The delicately shaded passages of the second inaugural wept over the cost of doing by violence what might have been done by reason. Yet looking back it was seen that violence and not reason was ordained. With all its paradoxes and perfect though cruel sincerities, with all its garrulous pretenses and windy prophecies, the war testified to the awfulness of pent-up forces too long unreasonably held back. Of what avail the wisdom of the wise who could not foresee a House Divided and prepare it against storm that threatened final hopeless wreck and ruin? Of what service either the eminently practical men or the robed and assured professional and learned classes if human advance must be at such cost of suffering?
Out of the smoke and stench, out of the music and violet dreams of the war, Lincoln stood perhaps taller than any other of the many great heroes. This was in the mind of many. None threw a longer shadow than he. And to him the great hero was The People. He could not say too often that he was merely their instrument.
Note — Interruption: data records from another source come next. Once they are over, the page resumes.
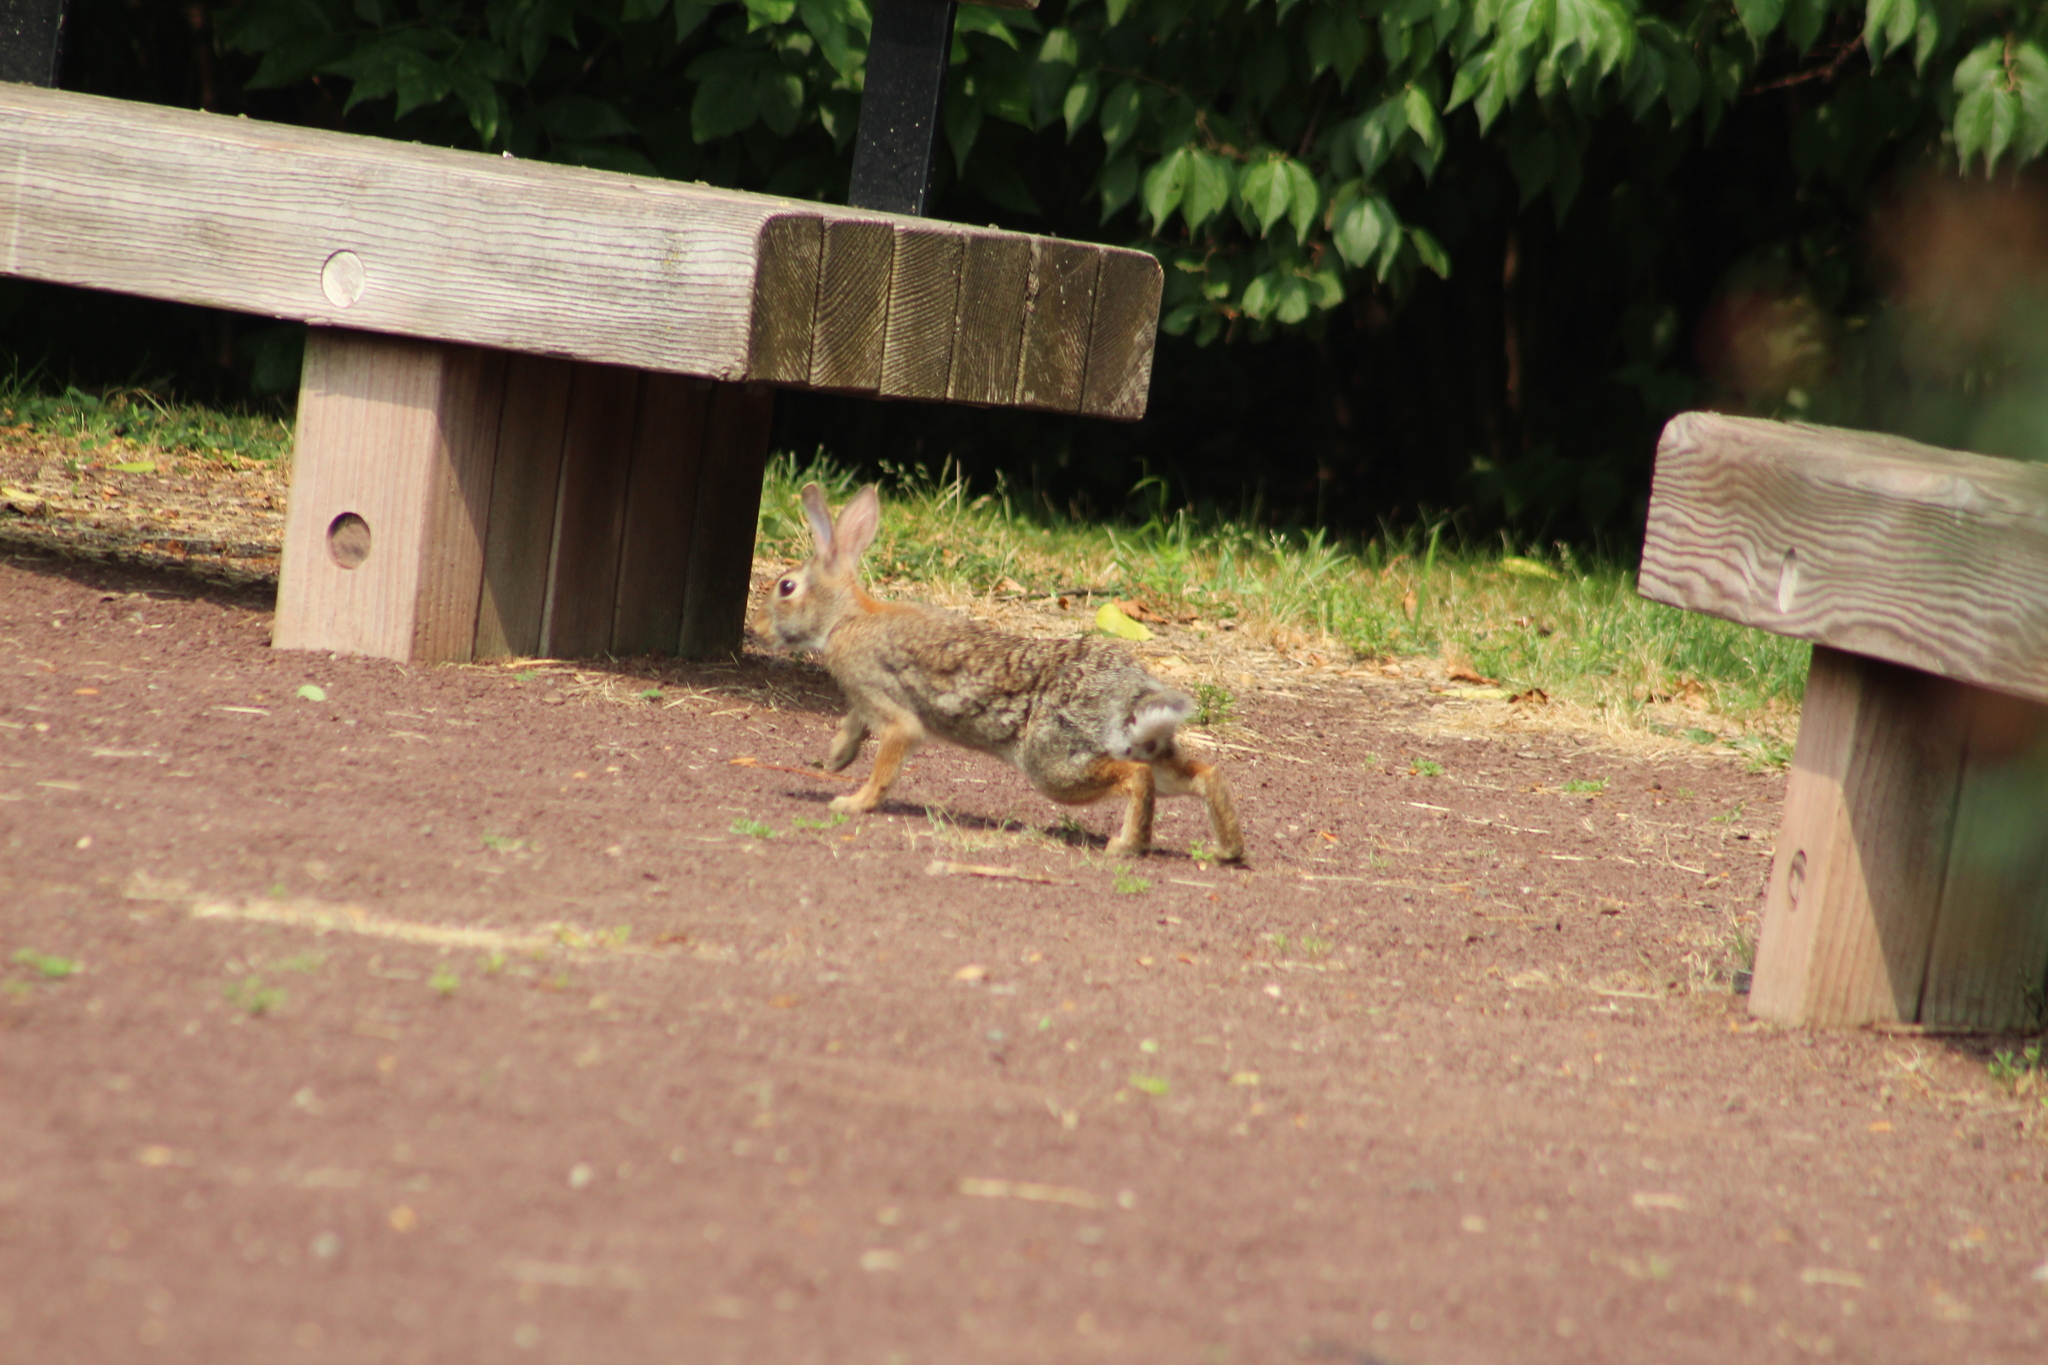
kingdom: Animalia
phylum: Chordata
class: Mammalia
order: Lagomorpha
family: Leporidae
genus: Sylvilagus
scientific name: Sylvilagus floridanus
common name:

These were meditations and impressions of the American people in days following April 14 of 1865.
The ground lay white with apple blossoms this April week. The redbird whistled. Through black branches shone blue sky. Ships put out from port with white sails catching the wind. Farmers spoke to their horses and turned furrows till sundown on the cornfield. Boys drew circles in cinder paths and played marbles. Lilac bushes took on surprises of sweet, light purple. In many a back yard the potato-planting was over. In this house was a wedding, in that one a newborn baby, in another a girl with a new betrothal ring. Life went on. Everywhere life went on.
To General Robert E. Lee in Northern Virginia one day came a young mother. She wanted his blessing for her baby. He took the little one in his arms, looked at it, looked at her. Then came the slow words: “Teach him he must deny himself.”